Instructions for the task: In the text on bullshit, which publication ran Jonathan Lear's review, and on what date?

One of the most salient features of our culture is that there is so much bullshit. Everyone knows this. Each of us contributes his share. But we tend to take the situation for granted. Most people are rather confident of their ability to recognize bullshit and to avoid being taken in by it. So the phenomenon has not aroused much deliberate concern, nor attracted much sustained inquiry.

In consequence, we have no clear understanding of what bullshit is, why there is so much of it, or what functions it serves. And we lack a conscientiously developed appreciation of what it means to us. In other words, we have no theory. I propose to begin the development of a theoretical understanding of bullshit, mainly by providing some tentative and exploratory philosophical analysis. I shall not consider the rhetorical uses and misuses of bullshit. My aim is simply to give a rough account of what bullshit is and how it differs from what it is not--or (putting it somewhat differently) to articulate, more or less sketchily, the structure of its concept.

Before I shell out for this marvelous sounding book, I'll check the reviews on HighBeam, see how it's been received by a jury of its peeers (two syllables, not a typo). Ah, here's one now...
from: Whatever ("On Bullshit"), book review by Jonathan Lear
source: The New Republic, 21 March 2005
via: HighBeam Research Logo HighBeam™ Research

The run-of-the-mill bullshitter goes through the motions of hiding his indifference to the truth or the falsity of what he is saying, but the bullshit artist revels in the fact that he can put his indifference on display. Since nothing is hidden -- the bullshit has in effect been declared to be bullshit -- the only thing that can sustain it is the bullshit itself. I am surprised that Frankfurt overlooked this phenomenon, since instances of it are not all that difficult to find in the academic world. Frankfurt reports that he originally wrote this essay to present at a humanities center. It begs credulity to think he was not trying to confront his colleagues with an exercise in collective self-criticism. But he seems to have blinked at the crucial moment.

Oh yes, that's rich. But read on, it gets even better...
This is all the more surprising since Frankfurt gets right to the nub of the problem: "The contemporary proliferation of bullshit ... has deeper sources, in various forms of skepticism which deny that we can have any reliable access to an objective reality, and which therefore reject the possibility of knowing how things really are." Actually, skepticism is not the same thing as bullshit. There are genuine and deep ways of wondering about the reality and the possibility of objective truth. Skepticism can be an honorable calling. But in the contemporary world it often degenerates into a received attitude, a hip pose, a rhetorical ploy, a kind of academic party trick. Imagine such a skeptic coming to the humanities center: what kind of paper is he or she going to give? An earnest argument that there really is no such thing as truth? Of course not. Such a paper would lack "irony," which is these days the great validator of intellectual authority. (I put "irony" in scare quotes because the current version has almost nothing in common with real irony.) So the paper will inevitably be an "ironic" performance that the truth simply does not matter to the speaker. This is not skepticism, it is bad theater. And the point that the "ironists" are making is that in their bullshit-artistry they can get away with it.
The author of the article, philospher-cum-psychoanalyst Jonathan Lear -- who is no less than "the John U. Nef Distinguished Service Professor at the Committee on Social Thought and in the Department of Philosophy" at the University of Chicago -- has also (not surprisingly, given the above review) written a fascinating sounding book called Therapeutic Action: An Earnest Plea for Irony. Hmmm, I think I'll order that one too. I like to keep an open mind.

Material supplied:
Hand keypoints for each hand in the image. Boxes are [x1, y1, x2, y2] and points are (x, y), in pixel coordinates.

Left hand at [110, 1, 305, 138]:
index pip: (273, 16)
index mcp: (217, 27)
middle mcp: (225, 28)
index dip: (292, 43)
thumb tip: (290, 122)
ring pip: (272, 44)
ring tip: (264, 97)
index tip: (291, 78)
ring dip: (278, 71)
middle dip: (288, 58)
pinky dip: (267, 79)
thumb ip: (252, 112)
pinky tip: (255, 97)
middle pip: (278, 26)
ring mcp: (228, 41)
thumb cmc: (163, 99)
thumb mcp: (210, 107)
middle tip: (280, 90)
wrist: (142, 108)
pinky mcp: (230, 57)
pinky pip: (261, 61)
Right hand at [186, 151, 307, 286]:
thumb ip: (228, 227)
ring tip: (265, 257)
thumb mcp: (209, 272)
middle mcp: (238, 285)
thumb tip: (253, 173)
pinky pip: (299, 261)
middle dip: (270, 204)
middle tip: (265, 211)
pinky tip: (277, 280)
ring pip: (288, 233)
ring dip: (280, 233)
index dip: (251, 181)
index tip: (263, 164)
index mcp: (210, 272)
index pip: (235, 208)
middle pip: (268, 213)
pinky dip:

Result: The New Republic, on 21 March 2005.